The emails showed that staff anticipated a negative reaction to the story, and David Smith, deputy commissioner and director of data protection, was advised to “bury” the news.
“It has occurred to us that the ICO may not wish this release [the Internet Eyes undertaking] to stand out from the crowd – maybe it would be better to send the letter today and publish Wednesday or Thursday this week to ‘bury’ it among others?” lead case officer Diane Slater wrote in one email dated 7 June.
ICO press officer Kirsty McCaskill, agreed: “Yes, we would ideally not want this to attract much publicity but as Privacy International is the complainant this is no easy task.
“Will do our best to try to pick a day when it looks like a busy news day out there but – as you’ll appreciate – this is difficult to predict.”
Meanwhile, another email reveals that some ICO staff were wary of the discussion taking place.

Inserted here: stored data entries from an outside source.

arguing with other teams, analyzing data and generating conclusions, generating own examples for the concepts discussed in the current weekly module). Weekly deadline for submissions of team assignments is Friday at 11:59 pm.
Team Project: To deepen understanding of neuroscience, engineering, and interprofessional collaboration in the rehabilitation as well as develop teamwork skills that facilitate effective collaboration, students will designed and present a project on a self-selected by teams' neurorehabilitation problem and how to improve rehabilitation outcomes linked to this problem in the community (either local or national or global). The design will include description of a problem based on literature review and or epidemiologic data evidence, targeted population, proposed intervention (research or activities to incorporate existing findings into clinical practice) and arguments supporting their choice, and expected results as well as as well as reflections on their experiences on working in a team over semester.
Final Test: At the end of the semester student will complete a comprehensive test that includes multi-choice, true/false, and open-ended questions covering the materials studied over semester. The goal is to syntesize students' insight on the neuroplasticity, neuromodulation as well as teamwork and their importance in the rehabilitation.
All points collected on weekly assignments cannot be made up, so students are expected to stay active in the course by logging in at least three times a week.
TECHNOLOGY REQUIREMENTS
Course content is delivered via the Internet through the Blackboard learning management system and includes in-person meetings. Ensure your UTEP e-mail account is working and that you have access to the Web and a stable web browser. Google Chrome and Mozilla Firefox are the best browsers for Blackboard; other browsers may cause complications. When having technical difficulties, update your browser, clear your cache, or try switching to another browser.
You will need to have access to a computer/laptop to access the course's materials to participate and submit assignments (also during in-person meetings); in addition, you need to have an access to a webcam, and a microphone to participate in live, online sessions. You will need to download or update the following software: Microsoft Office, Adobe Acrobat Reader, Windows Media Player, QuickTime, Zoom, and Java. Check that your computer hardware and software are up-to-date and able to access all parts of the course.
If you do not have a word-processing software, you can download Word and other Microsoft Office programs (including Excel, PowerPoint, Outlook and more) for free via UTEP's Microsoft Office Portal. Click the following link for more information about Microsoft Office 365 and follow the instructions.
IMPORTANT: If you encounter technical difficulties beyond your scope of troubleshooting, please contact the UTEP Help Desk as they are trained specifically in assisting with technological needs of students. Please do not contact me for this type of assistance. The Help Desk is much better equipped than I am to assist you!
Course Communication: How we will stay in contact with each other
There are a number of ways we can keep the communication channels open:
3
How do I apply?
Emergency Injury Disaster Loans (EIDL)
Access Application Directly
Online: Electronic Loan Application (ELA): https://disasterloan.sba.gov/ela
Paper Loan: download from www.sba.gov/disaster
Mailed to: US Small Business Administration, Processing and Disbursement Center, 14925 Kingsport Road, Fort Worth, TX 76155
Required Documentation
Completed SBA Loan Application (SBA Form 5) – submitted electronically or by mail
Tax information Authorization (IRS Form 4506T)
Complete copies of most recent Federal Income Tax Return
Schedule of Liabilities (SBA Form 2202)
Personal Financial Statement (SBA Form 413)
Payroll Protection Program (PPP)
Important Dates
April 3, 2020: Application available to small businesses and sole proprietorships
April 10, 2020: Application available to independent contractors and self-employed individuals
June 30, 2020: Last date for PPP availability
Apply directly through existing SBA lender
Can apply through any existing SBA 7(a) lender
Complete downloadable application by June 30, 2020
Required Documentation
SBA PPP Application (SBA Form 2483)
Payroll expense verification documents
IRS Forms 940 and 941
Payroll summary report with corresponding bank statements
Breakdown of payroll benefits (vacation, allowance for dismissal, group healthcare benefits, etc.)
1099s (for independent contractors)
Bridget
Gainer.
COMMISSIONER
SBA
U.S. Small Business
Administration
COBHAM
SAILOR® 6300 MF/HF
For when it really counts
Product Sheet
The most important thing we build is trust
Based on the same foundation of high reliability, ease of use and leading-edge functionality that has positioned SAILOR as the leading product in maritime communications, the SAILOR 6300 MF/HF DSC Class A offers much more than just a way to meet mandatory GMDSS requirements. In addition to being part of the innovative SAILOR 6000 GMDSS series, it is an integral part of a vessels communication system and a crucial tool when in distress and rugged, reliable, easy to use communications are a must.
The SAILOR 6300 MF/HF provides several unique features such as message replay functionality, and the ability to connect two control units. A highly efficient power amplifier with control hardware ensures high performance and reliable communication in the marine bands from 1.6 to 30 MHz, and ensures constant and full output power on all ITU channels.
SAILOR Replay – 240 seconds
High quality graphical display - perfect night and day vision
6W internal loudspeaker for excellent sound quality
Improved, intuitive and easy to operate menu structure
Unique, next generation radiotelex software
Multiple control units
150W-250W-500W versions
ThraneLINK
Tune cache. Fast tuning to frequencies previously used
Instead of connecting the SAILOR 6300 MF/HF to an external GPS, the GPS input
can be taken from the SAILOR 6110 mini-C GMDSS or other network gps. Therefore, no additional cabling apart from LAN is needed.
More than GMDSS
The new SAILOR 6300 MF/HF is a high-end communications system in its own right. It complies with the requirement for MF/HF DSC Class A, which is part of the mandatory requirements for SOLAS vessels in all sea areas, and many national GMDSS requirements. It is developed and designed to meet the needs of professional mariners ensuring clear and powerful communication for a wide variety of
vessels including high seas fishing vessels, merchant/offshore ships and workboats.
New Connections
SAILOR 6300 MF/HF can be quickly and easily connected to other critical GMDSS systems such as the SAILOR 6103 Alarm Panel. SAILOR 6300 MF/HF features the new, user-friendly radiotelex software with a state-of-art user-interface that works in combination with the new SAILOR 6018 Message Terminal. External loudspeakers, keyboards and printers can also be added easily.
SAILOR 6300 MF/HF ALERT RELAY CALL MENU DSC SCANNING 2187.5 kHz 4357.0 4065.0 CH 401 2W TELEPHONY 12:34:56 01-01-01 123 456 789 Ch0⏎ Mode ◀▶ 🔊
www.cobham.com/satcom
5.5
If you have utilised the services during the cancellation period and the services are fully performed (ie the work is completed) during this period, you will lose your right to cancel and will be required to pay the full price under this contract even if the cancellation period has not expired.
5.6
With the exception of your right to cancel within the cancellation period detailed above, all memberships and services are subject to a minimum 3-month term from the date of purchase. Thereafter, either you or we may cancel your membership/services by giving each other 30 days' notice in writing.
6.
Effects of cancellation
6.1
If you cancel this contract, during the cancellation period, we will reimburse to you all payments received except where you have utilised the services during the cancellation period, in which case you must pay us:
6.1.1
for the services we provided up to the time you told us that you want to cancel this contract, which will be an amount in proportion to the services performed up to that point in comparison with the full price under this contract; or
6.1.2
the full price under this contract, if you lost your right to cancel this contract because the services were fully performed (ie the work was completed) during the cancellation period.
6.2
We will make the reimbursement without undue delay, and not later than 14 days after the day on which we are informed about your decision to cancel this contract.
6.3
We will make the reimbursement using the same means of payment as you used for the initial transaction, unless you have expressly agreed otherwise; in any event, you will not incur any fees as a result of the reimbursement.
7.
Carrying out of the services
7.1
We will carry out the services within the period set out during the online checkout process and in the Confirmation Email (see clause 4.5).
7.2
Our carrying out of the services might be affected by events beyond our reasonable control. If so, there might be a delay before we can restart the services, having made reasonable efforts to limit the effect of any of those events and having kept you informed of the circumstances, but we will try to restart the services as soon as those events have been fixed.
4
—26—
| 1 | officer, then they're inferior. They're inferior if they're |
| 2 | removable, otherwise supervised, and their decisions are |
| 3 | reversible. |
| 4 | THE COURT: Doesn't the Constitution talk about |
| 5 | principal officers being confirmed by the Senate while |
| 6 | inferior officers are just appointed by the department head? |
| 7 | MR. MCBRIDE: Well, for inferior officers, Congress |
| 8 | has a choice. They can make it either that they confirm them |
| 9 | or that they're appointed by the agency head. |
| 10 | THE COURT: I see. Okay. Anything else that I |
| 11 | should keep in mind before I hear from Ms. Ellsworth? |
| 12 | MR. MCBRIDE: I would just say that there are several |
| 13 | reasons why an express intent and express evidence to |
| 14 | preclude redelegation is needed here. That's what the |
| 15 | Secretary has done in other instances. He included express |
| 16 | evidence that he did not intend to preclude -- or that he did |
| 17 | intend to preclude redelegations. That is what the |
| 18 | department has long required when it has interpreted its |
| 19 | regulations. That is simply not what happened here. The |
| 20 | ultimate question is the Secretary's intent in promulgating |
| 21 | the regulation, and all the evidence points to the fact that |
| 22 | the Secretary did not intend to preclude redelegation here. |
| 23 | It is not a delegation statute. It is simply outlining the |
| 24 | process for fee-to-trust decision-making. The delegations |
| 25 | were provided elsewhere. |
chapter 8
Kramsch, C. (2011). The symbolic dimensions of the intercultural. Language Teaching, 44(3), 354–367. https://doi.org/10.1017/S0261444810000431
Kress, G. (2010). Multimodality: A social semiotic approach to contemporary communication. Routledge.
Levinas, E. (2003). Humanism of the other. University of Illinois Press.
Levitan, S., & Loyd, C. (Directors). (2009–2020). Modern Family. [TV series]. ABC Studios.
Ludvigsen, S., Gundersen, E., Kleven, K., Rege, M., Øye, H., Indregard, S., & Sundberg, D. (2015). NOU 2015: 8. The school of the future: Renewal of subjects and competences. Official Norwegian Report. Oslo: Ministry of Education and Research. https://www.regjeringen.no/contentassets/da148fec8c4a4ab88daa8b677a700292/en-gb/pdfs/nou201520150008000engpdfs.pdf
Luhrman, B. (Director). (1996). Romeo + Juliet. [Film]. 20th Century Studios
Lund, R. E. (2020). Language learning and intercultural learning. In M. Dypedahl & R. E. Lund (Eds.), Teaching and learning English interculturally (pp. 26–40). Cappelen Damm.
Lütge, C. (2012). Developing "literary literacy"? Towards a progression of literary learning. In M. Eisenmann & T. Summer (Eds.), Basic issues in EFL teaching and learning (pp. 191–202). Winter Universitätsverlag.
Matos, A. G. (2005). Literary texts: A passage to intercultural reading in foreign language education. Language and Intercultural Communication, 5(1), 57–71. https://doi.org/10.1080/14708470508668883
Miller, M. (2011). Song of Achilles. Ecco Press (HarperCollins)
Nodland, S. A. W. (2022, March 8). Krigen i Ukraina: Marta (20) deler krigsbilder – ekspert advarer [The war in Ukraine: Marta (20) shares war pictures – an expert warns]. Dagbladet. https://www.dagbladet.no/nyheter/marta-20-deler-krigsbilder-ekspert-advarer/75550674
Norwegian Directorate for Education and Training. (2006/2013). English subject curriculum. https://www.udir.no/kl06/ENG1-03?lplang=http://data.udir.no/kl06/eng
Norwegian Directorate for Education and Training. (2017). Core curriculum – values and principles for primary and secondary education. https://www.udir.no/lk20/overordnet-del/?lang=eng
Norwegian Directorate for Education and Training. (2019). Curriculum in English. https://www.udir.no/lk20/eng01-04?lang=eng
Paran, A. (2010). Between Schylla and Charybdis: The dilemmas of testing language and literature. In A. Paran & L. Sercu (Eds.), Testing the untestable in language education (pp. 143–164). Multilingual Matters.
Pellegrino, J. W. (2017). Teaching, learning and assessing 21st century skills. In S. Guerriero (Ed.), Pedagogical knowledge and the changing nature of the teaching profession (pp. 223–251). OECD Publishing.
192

“On a general point of caution, I think it is possible that we will get FOIA requests for our deliberations on this issue extending to the decisions surrounding timing of publication and which may include information not subject to FoIA exemptions. I may be being over cautious here, but I think we all should bear that in mind when deciding on the language we use in our email traffic between us in case it is misconstrued and then misrepresented by any third parties,” Jonathan Bamford, head of strategic liaison, wrote.
However, Information Commissioner Christopher Graham said that the ICO acted with "complete integrity" in the matter of Internet Eyes.
“We published the results of our enquiry on 14 June with a full news release. Given the complainants’ long track record of media stunts misrepresenting the ICO’s actions, it is perhaps understandable that there was consideration of the presentational issues around the publication of the undertaking we had secured.”